Don de lait, don de vie

Don de lait, don de vie

Maryse De Montigny est d’avis qu’un seul don peut faire une différence.

Crédit photo : Le Reflet - Denis Germain

Avant même d’accoucher en février 2017,  Maryse De Montigny savait déjà qu’elle donnerait de son lait maternel à la banque publique d’Héma-Québec. À ce jour, elle a remis un peu plus de 6 litres de ce précieux liquide destiné aux bébés prématurés de 32 semaines et moins.

«C’est très émotif pour moi, confie la Sainte-Catherinoise de 31 ans. Le don de lait, c’est ma façon de montrer ma reconnaissance envers la vie d’avoir deux beaux enfants en santé et de pouvoir les nourrir.»

La mère au foyer a entendu parler du programme sur les réseaux sociaux. Elle aurait aimé pouvoir y adhérer lors de son premier accouchement en 2013, mais comme le programme était très récent, il n’était offert que dans quelques hôpitaux montréalais.

Maintenant que l’opération est mieux rodée, les femmes qui donnent la vie dans la grande région de Montréal et de Québec peuvent aussi donner du lait maternel. Un projet-pilote a également été mis sur pied en Estrie récemment.

«On ne nous met pas de pression quant à la quantité et la fréquence des dons, indique Mme De Montigny. On donne ce qu’on peut et quelqu’un vient chercher le lait à notre domicile.»

Pour des fins médicales

La majorité des mères qui accouchent prématurément ont de la difficulté à maintenir une production de lait suffisante pour leur enfant. Il arrive que la mère soit malade ou sous médication, ce qui l’empêche d’allaiter, affirme Héma-Québec.

L’objectif est de fournir du lait humain pasteurisé aux prématurés de 32 semaines et moins. Pour le moment, la banque réussit à répondre aux besoins des 29 semaines et moins.
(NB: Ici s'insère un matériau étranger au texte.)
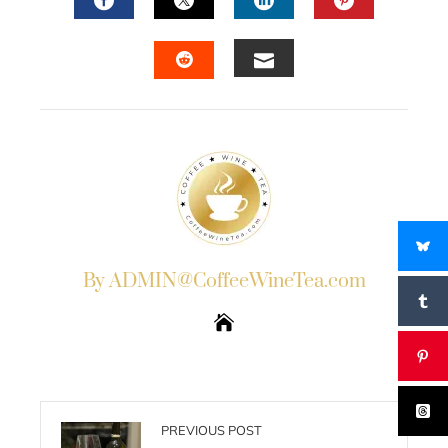
FACEBOOK
TWITTER
LINKEDIN
PINTERES
EMAIL
STUMBLEUPON
By ADMIN@CoffeeWineTea.com
PREVIOUS POST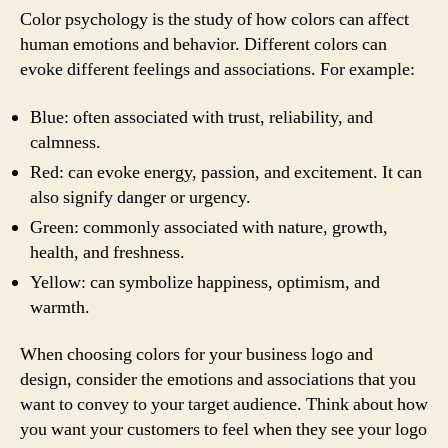
Color psychology is the study of how colors can affect
human emotions and behavior. Different colors can
evoke different feelings and associations. For example:
Blue: often associated with trust, reliability, and
calmness.
Red: can evoke energy, passion, and excitement. It can
also signify danger or urgency.
Green: commonly associated with nature, growth,
health, and freshness.
Yellow: can symbolize happiness, optimism, and
warmth.
When choosing colors for your business logo and
design, consider the emotions and associations that you
want to convey to your target audience. Think about how
you want your customers to feel when they see your logo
«Comme une mère ne peut participer à la banque plus de 12 mois [après la composition de son lait change et ne comprend plus assez de nutriments pour le nouveau-né], il s’agit d’un perpétuel recommencement dans le recrutement», explique le Directeur des relations publiques d’Héma-Québec, Laurent-Paul Ménard.
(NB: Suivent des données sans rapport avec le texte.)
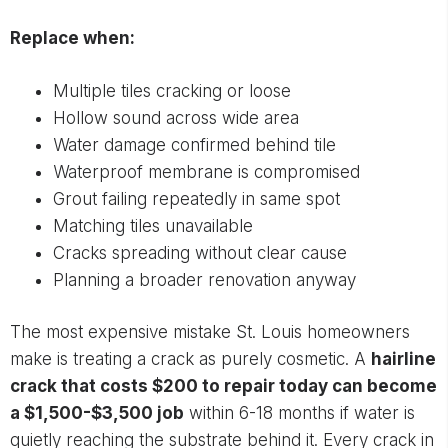
Replace when:
Multiple tiles cracking or loose
Hollow sound across wide area
Water damage confirmed behind tile
Waterproof membrane is compromised
Grout failing repeatedly in same spot
Matching tiles unavailable
Cracks spreading without clear cause
Planning a broader renovation anyway
The most expensive mistake St. Louis homeowners
make is treating a crack as purely cosmetic. A
hairline
crack that costs $200 to repair today can become
a $1,500-$3,500 job
within 6-18 months if water is
quietly reaching the substrate behind it. Every crack in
Pour atteindre la cible ultime de 4000 litres recueillis annuellement, il faudrait que 400 mères donnent sur une base continue, selon lui.
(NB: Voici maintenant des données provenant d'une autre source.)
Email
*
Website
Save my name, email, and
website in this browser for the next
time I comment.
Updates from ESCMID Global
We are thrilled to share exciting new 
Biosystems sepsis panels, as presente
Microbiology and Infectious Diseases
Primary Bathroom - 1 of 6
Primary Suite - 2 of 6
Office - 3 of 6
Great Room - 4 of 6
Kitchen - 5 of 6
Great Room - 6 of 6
«Le lait recueilli sert à prévenir une maladie qui touche le système digestif des prématurés et qui est très coûteuse à traiter», dit M. Ménard.

Processus de sélection

Pour assurer la sécurité des bébés qui recevront le don, Héma-Québec demande une entrevue téléphonique, un questionnaire santé et une analyse sanguine.

Aucune diète particulière n’est exigée, mais il faut être non-fumeuse.

Il faut également une recommandation du pédiatre de l’enfant de la mère donneuse pour assurer que cette démarche n’affecte pas son développement.

Maryse De Montigny n’a jamais eu de problème d’allaitement. Pour elle, l’extraction de son lait est un geste simple qui ne lui demande pas beaucoup d’efforts.

«Si mon bébé boit moins, saute un boire ou que je me sens engorgée, j’en profite pour exprimer mon lait, indique-t-elle. J’y vais vraiment selon mon confort et mon emploi du temps. Oui, il faut prendre des précautions lors de la manipulation des instruments pour ne pas contaminer le lait, mais autrement, c’est assez simple.»

Mme De Montigny estime qu’au même titre que le don de sang, le don de lait peut sauver des vies. D’où son intérêt à répandre la bonne nouvelle et faire connaître cette pratique.